Students taking my virology course at the University of Leicester get a weekly newsletter containing extra links relevant to the lectures. This week we have been looking at virus structure and the class notes are from Principles of Molecular Virology, chapter 2.
Reconstitution of active tobacco mosaic virus from its inactive protein and nucleic acid components. (1955) PNAS USA 41: 690–698
The original paper showing that a virus particle can form from the information contained in the structural components alone, without any extra information being present.
Note that some viruses, unlike TMV, do use additional scaffolding proteins which are required to catalyse, regulate or modulate some step in particle assembly (Scaffolding proteins and their role in viral assembly. (1999) Cellular and Molecular Life Sciences, 56(7): 580-603).
Virus evolution: how far does the double β-barrel viral lineage extend? (2008) Nature Reviews Microbiology, 6(12): 941-948
“During the past few years one of the most astonishing findings in the field of virology has been the realization that viruses that infect hosts from all three domains of life are often structurally similar. The recent burst of structural information points to a need to create a new way to organize the virosphere that, in addition to the current classification, would reflect relationships between virus families.”

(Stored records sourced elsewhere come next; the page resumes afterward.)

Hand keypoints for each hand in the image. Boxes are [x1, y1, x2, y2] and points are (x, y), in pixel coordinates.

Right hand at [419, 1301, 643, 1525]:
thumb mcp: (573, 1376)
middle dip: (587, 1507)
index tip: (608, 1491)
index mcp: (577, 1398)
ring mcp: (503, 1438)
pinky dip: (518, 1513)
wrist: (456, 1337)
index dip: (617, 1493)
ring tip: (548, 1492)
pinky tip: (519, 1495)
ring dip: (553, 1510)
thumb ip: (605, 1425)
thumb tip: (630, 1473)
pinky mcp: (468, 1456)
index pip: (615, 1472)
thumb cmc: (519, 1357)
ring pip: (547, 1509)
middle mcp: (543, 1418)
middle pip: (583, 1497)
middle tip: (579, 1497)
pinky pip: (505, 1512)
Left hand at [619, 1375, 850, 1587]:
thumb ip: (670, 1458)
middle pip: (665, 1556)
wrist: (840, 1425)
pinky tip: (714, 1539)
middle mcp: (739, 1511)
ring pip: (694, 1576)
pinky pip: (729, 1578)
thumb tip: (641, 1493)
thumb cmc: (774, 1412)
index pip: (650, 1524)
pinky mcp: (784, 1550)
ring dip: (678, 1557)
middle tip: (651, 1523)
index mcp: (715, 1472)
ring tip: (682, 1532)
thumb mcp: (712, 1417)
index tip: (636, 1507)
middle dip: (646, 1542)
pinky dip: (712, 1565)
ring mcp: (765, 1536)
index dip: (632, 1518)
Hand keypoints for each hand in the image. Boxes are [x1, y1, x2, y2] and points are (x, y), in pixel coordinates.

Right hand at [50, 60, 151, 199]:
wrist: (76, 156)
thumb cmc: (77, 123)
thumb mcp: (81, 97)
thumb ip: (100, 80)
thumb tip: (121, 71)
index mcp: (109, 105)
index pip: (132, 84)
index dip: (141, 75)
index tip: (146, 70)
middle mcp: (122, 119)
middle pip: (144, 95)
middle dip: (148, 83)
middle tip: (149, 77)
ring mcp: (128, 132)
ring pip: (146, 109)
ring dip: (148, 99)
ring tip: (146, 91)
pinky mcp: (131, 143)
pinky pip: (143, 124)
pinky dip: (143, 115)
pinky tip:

Atomic Model of Rabbit Hemorrhagic Disease Virus by Cryo-Electron Microscopy and Crystallography. (2013) PLoS Pathog 9(1): e1003132
Researchers have used hybrid structural approaches (cryo-electron microscopy and crystallography) to construct a pseudo-atomic model of Rabbit hemorrhagic disease virus (RHDV, which belongs to the genus belongs to the Lagovirus genus in the family Caliciviridae) that reveals significant differences in the major capsid protein compared to that seen in other caliciviruses. This model provides a structural framework for developing new anti-RHDV vaccines and will also help guide use of the RHDV capsid as a vehicle to display human tumor antigens as part of anti-tumor therapy.
Cryo-electron tomography of vaccinia virus. (2005) PNAS USA, 102(8): 2772-2777
The combination of cryo-microscopy and electron tomographic reconstruction has allowed us to determine the structure of one of the more complex viruses, intracellular mature vaccinia virus, at a resolution of 4-6 nm. This cannot be achieved using X-ray diffraction as the structure of an intact poxvirus particle is far too complex to be resolved by this technique.
The three-dimensional structure of Mimivirus. (2010) Intervirology. 53(5): 268-273
About the most complex virus structure known, the size and complexity of Mimivirus is greater than what is usually anticipated for a virus, but might be expected for a small cell.